Data records:
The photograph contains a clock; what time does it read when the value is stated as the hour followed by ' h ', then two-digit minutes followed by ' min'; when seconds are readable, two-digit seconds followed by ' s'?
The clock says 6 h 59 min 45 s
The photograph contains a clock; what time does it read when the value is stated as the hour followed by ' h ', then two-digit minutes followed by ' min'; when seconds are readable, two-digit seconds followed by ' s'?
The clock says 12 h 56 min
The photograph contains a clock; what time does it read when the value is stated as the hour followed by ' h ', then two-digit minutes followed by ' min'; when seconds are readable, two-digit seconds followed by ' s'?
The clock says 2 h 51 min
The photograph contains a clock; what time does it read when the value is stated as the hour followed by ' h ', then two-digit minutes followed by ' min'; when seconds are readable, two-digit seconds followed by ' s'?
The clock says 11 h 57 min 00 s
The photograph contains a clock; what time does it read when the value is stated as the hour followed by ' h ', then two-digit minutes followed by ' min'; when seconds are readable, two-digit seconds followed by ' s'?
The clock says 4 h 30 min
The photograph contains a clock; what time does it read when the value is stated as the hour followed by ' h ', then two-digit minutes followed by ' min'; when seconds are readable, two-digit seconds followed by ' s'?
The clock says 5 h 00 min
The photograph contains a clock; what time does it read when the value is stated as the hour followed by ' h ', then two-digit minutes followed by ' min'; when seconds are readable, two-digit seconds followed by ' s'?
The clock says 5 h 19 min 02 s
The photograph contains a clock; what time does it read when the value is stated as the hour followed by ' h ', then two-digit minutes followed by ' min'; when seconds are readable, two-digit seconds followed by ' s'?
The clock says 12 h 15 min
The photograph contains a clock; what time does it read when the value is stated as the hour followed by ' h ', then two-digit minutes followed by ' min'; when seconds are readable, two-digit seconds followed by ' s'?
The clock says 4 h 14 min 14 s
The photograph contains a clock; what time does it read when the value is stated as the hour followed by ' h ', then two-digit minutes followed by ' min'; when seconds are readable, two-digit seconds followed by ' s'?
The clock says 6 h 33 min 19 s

Exercise:
Copy the rows above again, switching every "The clock says" to "The clock shows" and leaving all other text unchanged.

Full output:
The photograph contains a clock; what time does it read when the value is stated as the hour followed by ' h ', then two-digit minutes followed by ' min'; when seconds are readable, two-digit seconds followed by ' s'?
The clock shows 6 h 59 min 45 s
The photograph contains a clock; what time does it read when the value is stated as the hour followed by ' h ', then two-digit minutes followed by ' min'; when seconds are readable, two-digit seconds followed by ' s'?
The clock shows 12 h 56 min
The photograph contains a clock; what time does it read when the value is stated as the hour followed by ' h ', then two-digit minutes followed by ' min'; when seconds are readable, two-digit seconds followed by ' s'?
The clock shows 2 h 51 min
The photograph contains a clock; what time does it read when the value is stated as the hour followed by ' h ', then two-digit minutes followed by ' min'; when seconds are readable, two-digit seconds followed by ' s'?
The clock shows 11 h 57 min 00 s
The photograph contains a clock; what time does it read when the value is stated as the hour followed by ' h ', then two-digit minutes followed by ' min'; when seconds are readable, two-digit seconds followed by ' s'?
The clock shows 4 h 30 min
The photograph contains a clock; what time does it read when the value is stated as the hour followed by ' h ', then two-digit minutes followed by ' min'; when seconds are readable, two-digit seconds followed by ' s'?
The clock shows 5 h 00 min
The photograph contains a clock; what time does it read when the value is stated as the hour followed by ' h ', then two-digit minutes followed by ' min'; when seconds are readable, two-digit seconds followed by ' s'?
The clock shows 5 h 19 min 02 s
The photograph contains a clock; what time does it read when the value is stated as the hour followed by ' h ', then two-digit minutes followed by ' min'; when seconds are readable, two-digit seconds followed by ' s'?
The clock shows 12 h 15 min
The photograph contains a clock; what time does it read when the value is stated as the hour followed by ' h ', then two-digit minutes followed by ' min'; when seconds are readable, two-digit seconds followed by ' s'?
The clock shows 4 h 14 min 14 s
The photograph contains a clock; what time does it read when the value is stated as the hour followed by ' h ', then two-digit minutes followed by ' min'; when seconds are readable, two-digit seconds followed by ' s'?
The clock shows 6 h 33 min 19 s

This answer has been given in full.